[[ Extract to read, beginning ]]
Two roads diverged in a yellow wood, And sorry I could not travel both And be one traveler, long I stood And looked down one as far as I could To where it bent in the undergrowth; Then took the other, as just as fair, And having perhaps the better claim, Because it was grassy and wanted wear; Though as for that the passing there Had worn them really about the same, And both that morning equally lay In leaves no step had trodden black. Oh, I kept the first for another day! Yet knowing how way leads on to way, I doubted if I should ever come back. I shall be telling this with a sigh Somewhere ages and ages hence: Two roads diverged in a wood, and I-- I took the one less traveled by, And that has made all the difference. -Robert Frost
Tuesday, January 22, 2013
With all of that said, a lot has happened again recently. Life seems to never be uneventful for me...that is for sure. I am beginning to learn to appreciate what I have come to call the "inbetweens". Let me explain... Life is a series of moments, of events. These can be easily remembered and seen in things like a blog post, a journal entry, and mostly in photographs. It is what we talk about with friends when we are gathered for a friendly dinner or on the phone with long distance relatives. These moments are snapshots that pinpoint progress on this path called life, but what about everything else? Everything else is what I am referring to as the "in between". The mundane everyday life. The waking up, the gym, the house chores, the car washes, the daily meals...all of this that helps us define and comprise our lives is, in my opinion, too often forgotten. The inbetweens are the majority of our journeys in life. They allow us to really get to know the people we are choosing to surround ourselves with and help us realize our potential and quiet character. I am learning that starting to recognize these inbetweens allows us a greater reflection for which way we are walking in life as well as who is coming with us. If someone is tolerable in only the grand moments of your life, they probably aren't there for the right reasons. But if they are there day in and day out and there is still mutual respect, love and honesty then they are worth the effort. I have also noticed that giving more recognition to these in betweens allows one to create bigger moments. I think this is because in retrospect it gives us permission to not only dream bigger, but plan for it better. Dreams must have a plan of attack in order for them to achieve reality. That isn't to say things always go according to plan, but that is when we can take the in betweens to re-strategize. I am learning. And it a process full of failure and frustration, but without accepting and embracing the in betweens we miss out on so much of our own lives. Only living for moments leaves us tired, wanting and wondering if there is more to life...I believe there is. I believe the in betweens are important.
[[ Extract to read, end ]]
[[ Data extract, beginning ]]
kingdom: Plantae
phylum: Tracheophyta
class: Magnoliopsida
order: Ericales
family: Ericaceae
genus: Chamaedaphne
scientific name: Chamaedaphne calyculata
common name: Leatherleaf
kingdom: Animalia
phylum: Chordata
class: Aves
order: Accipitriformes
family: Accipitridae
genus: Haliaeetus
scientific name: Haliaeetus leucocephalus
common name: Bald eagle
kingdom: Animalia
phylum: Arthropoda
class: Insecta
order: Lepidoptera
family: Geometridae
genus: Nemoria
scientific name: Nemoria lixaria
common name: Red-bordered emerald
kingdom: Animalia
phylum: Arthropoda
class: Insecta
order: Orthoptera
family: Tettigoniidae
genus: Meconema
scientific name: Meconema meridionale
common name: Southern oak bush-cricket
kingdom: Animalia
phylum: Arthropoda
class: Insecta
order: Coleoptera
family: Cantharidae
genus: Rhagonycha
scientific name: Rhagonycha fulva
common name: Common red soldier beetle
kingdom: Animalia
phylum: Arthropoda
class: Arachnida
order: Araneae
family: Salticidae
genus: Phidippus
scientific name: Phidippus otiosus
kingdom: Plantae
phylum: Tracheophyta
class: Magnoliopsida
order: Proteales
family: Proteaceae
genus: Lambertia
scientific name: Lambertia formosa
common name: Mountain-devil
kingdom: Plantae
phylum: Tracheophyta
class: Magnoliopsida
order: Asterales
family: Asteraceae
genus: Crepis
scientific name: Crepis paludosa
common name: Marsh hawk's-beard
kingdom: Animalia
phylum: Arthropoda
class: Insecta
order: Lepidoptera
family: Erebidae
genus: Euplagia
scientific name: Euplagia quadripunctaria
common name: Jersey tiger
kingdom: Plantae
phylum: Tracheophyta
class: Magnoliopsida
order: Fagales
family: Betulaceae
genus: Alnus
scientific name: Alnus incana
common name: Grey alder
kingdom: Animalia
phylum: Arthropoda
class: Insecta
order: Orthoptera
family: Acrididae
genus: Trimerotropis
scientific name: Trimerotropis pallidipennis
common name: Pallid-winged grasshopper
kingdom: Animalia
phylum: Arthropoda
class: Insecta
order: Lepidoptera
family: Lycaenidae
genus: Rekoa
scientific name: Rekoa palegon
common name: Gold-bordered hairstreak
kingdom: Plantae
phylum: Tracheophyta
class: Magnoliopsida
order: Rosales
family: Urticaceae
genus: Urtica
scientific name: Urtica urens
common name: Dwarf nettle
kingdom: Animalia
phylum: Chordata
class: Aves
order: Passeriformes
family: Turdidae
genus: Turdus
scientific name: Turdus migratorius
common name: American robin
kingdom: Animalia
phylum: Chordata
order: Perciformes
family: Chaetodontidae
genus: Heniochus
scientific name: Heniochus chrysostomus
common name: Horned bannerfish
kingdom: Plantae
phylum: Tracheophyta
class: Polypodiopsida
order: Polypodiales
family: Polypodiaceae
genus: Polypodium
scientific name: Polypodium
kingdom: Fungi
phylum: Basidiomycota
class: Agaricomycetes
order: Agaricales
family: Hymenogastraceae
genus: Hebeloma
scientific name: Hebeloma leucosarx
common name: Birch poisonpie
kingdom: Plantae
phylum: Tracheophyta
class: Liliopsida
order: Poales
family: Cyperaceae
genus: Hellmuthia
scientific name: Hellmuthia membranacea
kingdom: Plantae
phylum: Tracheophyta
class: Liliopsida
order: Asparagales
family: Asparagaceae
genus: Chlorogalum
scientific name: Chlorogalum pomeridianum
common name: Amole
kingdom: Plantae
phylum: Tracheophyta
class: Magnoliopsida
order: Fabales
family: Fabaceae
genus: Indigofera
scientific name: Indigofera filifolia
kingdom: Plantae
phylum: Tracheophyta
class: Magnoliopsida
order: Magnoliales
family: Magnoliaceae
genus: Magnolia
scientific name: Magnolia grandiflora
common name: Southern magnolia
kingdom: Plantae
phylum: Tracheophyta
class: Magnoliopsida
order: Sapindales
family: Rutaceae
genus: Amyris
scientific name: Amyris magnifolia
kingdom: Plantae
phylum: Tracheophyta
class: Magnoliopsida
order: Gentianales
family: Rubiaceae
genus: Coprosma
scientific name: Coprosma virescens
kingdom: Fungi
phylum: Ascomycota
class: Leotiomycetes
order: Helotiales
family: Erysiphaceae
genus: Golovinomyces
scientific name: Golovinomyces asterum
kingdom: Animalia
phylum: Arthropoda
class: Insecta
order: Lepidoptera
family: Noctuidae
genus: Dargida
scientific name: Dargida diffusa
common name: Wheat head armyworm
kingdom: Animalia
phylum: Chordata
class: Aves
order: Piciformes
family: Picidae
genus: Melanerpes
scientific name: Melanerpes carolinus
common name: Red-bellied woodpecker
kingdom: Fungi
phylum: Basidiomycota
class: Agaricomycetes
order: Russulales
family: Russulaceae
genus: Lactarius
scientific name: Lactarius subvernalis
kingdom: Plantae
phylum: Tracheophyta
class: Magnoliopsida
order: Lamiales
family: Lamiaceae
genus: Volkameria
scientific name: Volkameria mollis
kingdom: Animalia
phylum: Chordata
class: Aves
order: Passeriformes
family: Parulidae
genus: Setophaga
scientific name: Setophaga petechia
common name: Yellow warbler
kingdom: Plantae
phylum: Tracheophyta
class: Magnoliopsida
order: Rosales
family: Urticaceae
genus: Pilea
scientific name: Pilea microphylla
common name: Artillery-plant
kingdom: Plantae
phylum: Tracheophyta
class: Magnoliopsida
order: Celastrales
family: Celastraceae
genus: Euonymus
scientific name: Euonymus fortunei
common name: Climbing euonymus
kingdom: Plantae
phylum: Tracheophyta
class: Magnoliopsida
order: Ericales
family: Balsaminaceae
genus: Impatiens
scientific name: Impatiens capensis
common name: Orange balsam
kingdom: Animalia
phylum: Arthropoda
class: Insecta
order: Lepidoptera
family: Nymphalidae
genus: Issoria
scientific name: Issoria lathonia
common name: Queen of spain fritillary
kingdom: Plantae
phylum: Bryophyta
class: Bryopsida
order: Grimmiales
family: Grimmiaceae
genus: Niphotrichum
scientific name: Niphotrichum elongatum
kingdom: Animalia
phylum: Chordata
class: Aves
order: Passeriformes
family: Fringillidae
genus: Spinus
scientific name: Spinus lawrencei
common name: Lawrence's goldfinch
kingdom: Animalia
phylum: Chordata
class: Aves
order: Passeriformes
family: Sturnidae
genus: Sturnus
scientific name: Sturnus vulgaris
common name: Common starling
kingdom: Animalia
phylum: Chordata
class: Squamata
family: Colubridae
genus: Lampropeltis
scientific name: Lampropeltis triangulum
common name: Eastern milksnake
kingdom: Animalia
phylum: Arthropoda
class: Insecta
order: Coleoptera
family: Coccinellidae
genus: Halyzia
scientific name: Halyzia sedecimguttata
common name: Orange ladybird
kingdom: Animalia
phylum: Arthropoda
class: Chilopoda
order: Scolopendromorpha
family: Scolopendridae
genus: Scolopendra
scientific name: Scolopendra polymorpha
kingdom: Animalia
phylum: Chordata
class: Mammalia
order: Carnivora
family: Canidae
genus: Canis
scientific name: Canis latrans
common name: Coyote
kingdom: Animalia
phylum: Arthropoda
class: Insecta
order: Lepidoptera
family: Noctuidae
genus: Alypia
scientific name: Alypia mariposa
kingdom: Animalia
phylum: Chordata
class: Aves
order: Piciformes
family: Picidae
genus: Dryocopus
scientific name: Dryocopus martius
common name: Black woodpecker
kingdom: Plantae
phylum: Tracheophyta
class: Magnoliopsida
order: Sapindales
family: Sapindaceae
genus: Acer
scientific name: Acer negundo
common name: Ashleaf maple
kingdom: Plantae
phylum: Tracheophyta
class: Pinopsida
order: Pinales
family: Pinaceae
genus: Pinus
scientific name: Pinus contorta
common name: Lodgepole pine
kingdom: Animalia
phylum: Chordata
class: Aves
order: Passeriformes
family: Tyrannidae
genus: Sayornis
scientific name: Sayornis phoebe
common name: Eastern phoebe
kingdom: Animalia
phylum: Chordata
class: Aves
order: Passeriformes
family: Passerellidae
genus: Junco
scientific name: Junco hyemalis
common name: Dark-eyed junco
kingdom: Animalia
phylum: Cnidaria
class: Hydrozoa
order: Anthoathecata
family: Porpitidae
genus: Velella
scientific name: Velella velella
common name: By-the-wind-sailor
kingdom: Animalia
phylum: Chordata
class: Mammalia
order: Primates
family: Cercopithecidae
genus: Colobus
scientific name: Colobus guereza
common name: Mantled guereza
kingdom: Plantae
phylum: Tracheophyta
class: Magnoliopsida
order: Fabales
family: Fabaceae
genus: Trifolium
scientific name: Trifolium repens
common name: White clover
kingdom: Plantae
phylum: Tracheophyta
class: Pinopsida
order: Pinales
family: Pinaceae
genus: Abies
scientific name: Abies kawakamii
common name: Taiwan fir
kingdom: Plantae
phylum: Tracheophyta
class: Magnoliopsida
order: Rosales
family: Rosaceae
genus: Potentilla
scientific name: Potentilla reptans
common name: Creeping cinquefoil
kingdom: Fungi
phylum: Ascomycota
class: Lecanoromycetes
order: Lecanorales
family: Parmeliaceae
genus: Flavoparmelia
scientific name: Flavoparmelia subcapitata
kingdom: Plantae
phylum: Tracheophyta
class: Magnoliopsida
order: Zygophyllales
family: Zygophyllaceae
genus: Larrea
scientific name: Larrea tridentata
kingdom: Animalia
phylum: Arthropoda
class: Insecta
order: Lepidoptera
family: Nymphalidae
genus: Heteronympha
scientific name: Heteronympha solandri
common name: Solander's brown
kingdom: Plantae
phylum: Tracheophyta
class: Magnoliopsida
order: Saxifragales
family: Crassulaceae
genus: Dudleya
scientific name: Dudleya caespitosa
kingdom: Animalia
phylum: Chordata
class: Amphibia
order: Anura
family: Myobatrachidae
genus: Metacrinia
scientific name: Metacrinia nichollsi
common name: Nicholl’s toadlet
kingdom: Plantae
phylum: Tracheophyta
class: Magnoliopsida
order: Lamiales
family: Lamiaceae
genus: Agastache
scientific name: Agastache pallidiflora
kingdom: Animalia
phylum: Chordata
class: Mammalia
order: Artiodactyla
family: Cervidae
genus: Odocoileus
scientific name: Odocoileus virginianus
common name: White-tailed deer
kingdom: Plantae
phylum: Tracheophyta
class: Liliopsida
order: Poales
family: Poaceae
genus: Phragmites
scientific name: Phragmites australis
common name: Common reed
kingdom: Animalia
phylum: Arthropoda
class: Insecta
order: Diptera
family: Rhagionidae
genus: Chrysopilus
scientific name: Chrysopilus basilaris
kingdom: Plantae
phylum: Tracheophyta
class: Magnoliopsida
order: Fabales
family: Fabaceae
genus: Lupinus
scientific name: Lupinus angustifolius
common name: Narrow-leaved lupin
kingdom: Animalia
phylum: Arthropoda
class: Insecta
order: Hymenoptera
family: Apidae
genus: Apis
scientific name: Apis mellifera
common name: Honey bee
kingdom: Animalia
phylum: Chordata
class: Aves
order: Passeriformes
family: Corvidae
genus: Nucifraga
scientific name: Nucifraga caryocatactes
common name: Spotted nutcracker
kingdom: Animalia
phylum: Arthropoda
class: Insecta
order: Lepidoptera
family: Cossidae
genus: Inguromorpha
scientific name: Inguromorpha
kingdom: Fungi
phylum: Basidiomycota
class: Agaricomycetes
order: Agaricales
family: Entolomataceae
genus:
[[ Data extract, end ]]
- **Required work**
1) In the blog post about the inbetweens, what must dreams have in order to achieve reality?
2) Carry on the blog post about the inbetweens, picking up after its last sentence.

- **Answers for each item**
1) A plan of attack.

2)
The events of the past few years have left me a lot of time to wonder and contemplate. The why's of everything, the who's, the what's. It is impossible to clear the mind completely to try and figure it all out and so frustration builds as I try in vain. I keep saying that maybe if I was a lethargic, lazy or banal person I might be ok with the certain circumstances of my life that seem to be constant battles, but in truth I am nothing of those qualities. I want to live, and actually live not just exist. When I am stuck in a hospital bed of the ICU all I can think about are the things I want to do and accomplish and then I realize that while I am stuck there, everyone else continues to move forward. I need to be stronger than this. I need to somehow, some way "fix" things. How do you fix the uncontrollable?